11.

952 62 25
                                    


Era passato ormai un mese da quando Jongdae aveva lasciato la casa di Minseok.

Cercando di dimenticare quell'assurda convivenza si era gettato, anima e corpo, nel lavoro alla libreria, mentre cercava un posto per lui e Sehun.

Il giovane Sehun non aveva mai chiesto spiegazioni al fratello sul suo ritorno e non aveva avuto il coraggio di contattare Minseok per paura che Jongdae, scoprendolo, si sarebbe arrabbiato.

Minseok era tornato ai suoi affari, ai suoi casinò, ai suoi uomini. La loro vita aveva ripreso a scorrere come se quei mesi passati insieme non fossero mai esistiti, o, per lo meno, così cercavano di fare tutti.

Jongdae passava le sue giornate al negozio cercando di non scaraventare tutto fuori dalla porta ogni volta che pensava a Minseok. Quel senso di abbandono che solo lui riusciva a fargli provare non lo aveva ancora lasciato.

La sera, quando si sdraiava nel suo letto, inconsciamente annusava il cuscino nella speranza di percepire quell'odore che lo aveva ammaliato, che gli era entrato dentro e che, dalla sua anima, non se ne voleva andare.

Era passato un mese eppure il volto di Minseok occupava ancora i suoi pensieri.

La sua voce, le sue parole sussurrate nella penombra di una stanza, ancora vivevano in lui, nei suoi ricordi.

Era tutto sbagliato, era stato tutto un errore. Era stato un impasse della sua misera vita. Nulla più.

Il sole di fine agosto splendeva ancora caldo su Dong-gu. Su quel piccolo paese ridente , senza via d'uscita.

Jongdae si sentiva soffocare ogni giorno di più, non per l'afa persistente della stagione ma per un nodo che dentro di lui non si scioglieva. Restava bloccato all'altezza dello stomaco e da lì non si muoveva.

Durante le serate più calde prendeva Sehun e, insieme, si concedevano un buon gelato, come se la breve frescura di qualche pallina gelida potesse rinfrescargli anche l'anima.
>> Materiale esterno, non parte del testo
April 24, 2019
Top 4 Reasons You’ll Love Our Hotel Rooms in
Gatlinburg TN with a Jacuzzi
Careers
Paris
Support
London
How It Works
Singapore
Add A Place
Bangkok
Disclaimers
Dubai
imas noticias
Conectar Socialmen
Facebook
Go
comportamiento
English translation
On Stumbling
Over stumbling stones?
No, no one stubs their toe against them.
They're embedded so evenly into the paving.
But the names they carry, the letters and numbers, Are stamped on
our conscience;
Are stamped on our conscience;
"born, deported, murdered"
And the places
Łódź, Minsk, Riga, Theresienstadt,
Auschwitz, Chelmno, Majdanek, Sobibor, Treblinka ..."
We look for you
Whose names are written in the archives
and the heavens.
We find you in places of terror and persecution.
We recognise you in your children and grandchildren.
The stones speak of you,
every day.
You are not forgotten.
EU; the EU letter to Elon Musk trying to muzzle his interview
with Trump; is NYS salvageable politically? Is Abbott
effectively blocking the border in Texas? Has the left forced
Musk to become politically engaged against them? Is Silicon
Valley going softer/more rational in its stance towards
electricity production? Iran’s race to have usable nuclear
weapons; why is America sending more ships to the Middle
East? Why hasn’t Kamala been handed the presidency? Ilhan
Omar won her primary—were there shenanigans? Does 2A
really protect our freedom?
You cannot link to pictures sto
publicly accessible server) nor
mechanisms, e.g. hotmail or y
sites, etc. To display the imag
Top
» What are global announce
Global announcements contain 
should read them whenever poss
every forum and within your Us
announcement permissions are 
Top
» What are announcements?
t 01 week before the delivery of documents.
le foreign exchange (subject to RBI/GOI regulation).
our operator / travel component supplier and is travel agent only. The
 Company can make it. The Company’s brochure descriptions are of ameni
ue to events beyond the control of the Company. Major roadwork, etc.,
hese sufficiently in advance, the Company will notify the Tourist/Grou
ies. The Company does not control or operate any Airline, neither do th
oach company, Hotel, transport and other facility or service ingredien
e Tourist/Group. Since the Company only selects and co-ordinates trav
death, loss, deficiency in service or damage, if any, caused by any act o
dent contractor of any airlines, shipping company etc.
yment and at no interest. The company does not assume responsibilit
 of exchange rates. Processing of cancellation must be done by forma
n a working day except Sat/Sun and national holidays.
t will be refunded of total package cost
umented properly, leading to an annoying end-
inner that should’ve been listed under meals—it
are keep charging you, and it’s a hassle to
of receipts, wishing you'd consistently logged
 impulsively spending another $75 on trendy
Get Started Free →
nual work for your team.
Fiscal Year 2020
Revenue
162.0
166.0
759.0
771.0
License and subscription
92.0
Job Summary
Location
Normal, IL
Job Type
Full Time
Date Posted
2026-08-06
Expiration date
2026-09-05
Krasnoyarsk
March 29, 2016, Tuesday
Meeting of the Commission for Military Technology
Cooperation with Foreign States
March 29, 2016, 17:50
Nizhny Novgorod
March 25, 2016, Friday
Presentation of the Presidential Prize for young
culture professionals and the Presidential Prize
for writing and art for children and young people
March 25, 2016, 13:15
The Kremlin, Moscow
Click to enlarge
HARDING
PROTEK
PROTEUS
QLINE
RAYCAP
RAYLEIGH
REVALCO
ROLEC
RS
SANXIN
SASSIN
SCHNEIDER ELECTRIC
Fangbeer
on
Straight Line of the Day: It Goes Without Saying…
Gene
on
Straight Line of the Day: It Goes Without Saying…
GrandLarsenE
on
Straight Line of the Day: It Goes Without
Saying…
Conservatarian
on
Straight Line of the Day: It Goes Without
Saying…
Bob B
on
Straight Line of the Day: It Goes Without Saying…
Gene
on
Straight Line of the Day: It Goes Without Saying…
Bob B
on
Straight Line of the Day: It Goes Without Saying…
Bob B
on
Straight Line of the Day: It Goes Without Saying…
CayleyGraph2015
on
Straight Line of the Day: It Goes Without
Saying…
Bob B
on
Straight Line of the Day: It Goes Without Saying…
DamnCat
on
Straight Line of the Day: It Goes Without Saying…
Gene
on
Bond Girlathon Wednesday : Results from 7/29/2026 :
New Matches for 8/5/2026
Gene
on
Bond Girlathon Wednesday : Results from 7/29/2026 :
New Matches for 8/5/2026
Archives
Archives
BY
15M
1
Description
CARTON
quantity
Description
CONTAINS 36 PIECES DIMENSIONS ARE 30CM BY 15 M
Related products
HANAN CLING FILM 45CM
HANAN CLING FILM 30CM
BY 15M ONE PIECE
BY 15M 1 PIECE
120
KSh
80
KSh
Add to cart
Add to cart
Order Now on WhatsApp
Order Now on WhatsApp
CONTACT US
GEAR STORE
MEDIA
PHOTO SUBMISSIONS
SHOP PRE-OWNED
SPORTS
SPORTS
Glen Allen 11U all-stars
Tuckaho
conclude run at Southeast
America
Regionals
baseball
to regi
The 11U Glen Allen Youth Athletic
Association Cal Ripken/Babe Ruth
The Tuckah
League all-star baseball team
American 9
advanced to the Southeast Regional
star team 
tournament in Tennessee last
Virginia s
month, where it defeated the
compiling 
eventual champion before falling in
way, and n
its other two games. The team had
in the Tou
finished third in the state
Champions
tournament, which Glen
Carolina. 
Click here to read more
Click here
Quell'anima in fiamme di una vita in pezzi.

In un ufficio, davanti ad una fotografia, un'altra persona ascoltava i propri tormenti.

Un uomo che non aveva mai avuto bisogno dell'amore di nessuno.Un uomo che era sempre bastato a se stesso.

Un uomo che, in due occhioni languidi color nocciola aveva scoperto cosa volesse dire amare.

Kim Minseok, da quando Jongdae se ne era andato, aveva ripreso la sua vita di sempre.

I suoi affari andavano a gonfie vele, diversi uomini occupavano le sue serate. Uomini come Shindong . Orrende maschere impiastricciate di trucco, risate gracchianti e insopportabili. Attorno a lui non c'erano ragazzi con dolci visi acqua e sapone. Occhi sinceri che non ti guardano per ciò che hai ma per ciò che sei, che sei dentro.

Occhi che guardano l'uomo che c'è dietro al signor Kim , quell'uomo che può amare e che sa amare. Quell'uomo che, in una vita, non aveva mai avuto bisogno di calore e che, adesso, stava agonizzando quel poco che aveva assaporato. Quell'uomo che la sera, solo nel suo letto, guardava verso quel posto accanto a sè, quel posto lasciato vuoto.

In quella parte di letto dove c'era stato lui, l'unico uomo che avesse mai dormito nel suo letto, nella sua casa.

L'unico uomo che avesse mai amato e che lo aveva reso suo schiavo. Quell'uomo che se n'era andato perché non lo amava. Minseok gli aveva creduto quella sera. Lui aveva creduto alle parole di un ragazzino. Lui aveva voluto credere a tutto ciò che gli aveva detto. Lui era tornato perché lontano da Jongdae non riusciva più a starci. Jongdae che lontano da Minseok si ingozzava di gelato perché ne sentiva la mancanza... se n'era andato.